El grito más ahogado de la tierra

06/05/2017

Joaquín Pérez Azaústre.

Hay una sordera que se impone al silencio, que abunda en un abismo de aristas invisibles. Hay un mutismo que nos corta el cuello, que nos raja por dentro, que nos convierte en víctimas solamente al leer el daño producido. Cuando pienso en los niños sordos que la monja Kumiko Kosaka suministró durante años a los sacerdotes del Instituto Provolo de Mendoza, en Argentina, creo el chaleco antibalas con que la policía la cubrió al detenerla podría tener un mejor destino. En la escalofriante crónica de Federico Rivas Molina en El País, se cuenta cómo Kumico llegó al colegio hace diez años, en 2007, y que durante seis fue “el demonio con cara de mujer”, como la llamó uno de los abogados de las víctimas, que suministró carnaza a estos sacerdotes. “Soy una persona buena que he entregado mi vida a Dios”, dice Kosaka Kumiko, esposada y cubierta con su hábito y el chaleco antibalas. No se me ocurre maldad mayor que seleccionar, entre aquellos niños que tienes el deber de cuidar, aquellos con un carácter más tranquilo, para convertirlos en pozo de tortura sexual de los depredadores que se fortifican en su posición de privilegio, de inocencia dormida, para convertirla en hierro candente en los cuerpos, para abrasarlos vivos y descomponerlos dentro de su silencio.

Así, según la crónica de Rivas Molina, fue en marzo cuando una adolescente reveló que, con sólo cinco años, la monja Kumiko le aplicó un pañal para ocultar la hemorragia que sufría por la violación indiscriminada de un grupo de sacerdotes. Con cinco años. Todo comenzó con la llegada de Nicolás Corradi, de 82 años, unido a Horacio Corbacho, de 56, con la monja Kumiko convertida en facilitadora: el horror para niños de 10 y 12 años obligados a practicarles sexo oral. Niños sordos. Niños que no escuchaban ni su propio lamento, golpeados y violados. Y todo el andamiaje del terror orquestado por Corradi, que había sido destinado a Mendoza desde el Instituto Provolo de Verona, donde pesaban sobre él varias denuncias por abusos sexuales. Pero según parece, la Iglesia no sólo no lo expulsó de su seno, sino que sencillamente lo cambió de lugar, para que el infierno desatado por él se pudiera ampliar en Argentina.

Según se ha denunciado, la monja Kumiko, miembro de la congregación Nuestra Señora del Huerto, golpeaba a los chicos y los humillaba insistentemente para ver quiénes eran los más débiles. Los que se rebelaban eran apartados, por considerarlos peligrosos para el secreto de sus prácticas; pero los más sumisos eran seleccionados.
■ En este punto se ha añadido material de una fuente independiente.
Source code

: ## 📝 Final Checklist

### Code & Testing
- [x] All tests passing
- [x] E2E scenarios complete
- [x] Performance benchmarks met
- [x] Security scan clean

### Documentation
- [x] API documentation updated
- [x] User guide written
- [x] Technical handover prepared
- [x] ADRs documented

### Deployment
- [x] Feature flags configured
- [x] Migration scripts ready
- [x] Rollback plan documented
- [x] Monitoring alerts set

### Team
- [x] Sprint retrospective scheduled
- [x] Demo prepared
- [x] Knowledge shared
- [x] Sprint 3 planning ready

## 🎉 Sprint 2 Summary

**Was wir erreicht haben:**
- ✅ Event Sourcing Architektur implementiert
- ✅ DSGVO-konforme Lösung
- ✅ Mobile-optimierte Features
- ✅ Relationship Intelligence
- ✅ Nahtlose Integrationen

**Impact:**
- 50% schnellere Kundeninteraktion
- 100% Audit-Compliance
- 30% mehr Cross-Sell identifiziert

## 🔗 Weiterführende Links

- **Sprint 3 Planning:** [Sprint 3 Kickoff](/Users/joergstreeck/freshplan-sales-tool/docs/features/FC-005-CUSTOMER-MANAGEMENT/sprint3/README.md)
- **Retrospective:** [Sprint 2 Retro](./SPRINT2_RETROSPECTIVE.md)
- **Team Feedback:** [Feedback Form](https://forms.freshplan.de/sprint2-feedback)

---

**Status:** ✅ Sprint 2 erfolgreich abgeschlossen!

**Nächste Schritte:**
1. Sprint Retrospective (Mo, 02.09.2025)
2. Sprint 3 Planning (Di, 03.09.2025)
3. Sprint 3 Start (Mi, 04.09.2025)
“Soy inocente, no sabía de los abusos”, le ha dicho ahora el juez, después de haber permanecido un mes en busca y captura. En fin, una basura de gente: los ejecutores y los colaboradores necesarios, que hicieron posible el crimen. Demasiados ya dentro de la Iglesia, como para ignorar que el voto de castidad es una eficaz fábrica de violadores. Estos niños sordos, mudos en su silencio. Un silencio opaco, atronador.

Pienso en estos niños, abandonados o huérfanos, pienso en las manos que debieron ser piadosas, quererlos y abrazarlos, abrigarlos, darles su biografía, un relato futuro. Pero los han marcado de por vida, igual que a tantos otros cuyo horror jamás conoceremos. Si no protegemos a nuestros niños –que no son los de aquí, los más cercanos, sino todos, absolutamente todos los niños de este mundo-, esta vida nuestra no merece la pena. Si esta basura no sufre lo indecible por su crimen, todo este dolor seguirá siendo infinito, el grito más ahogado de la tierra.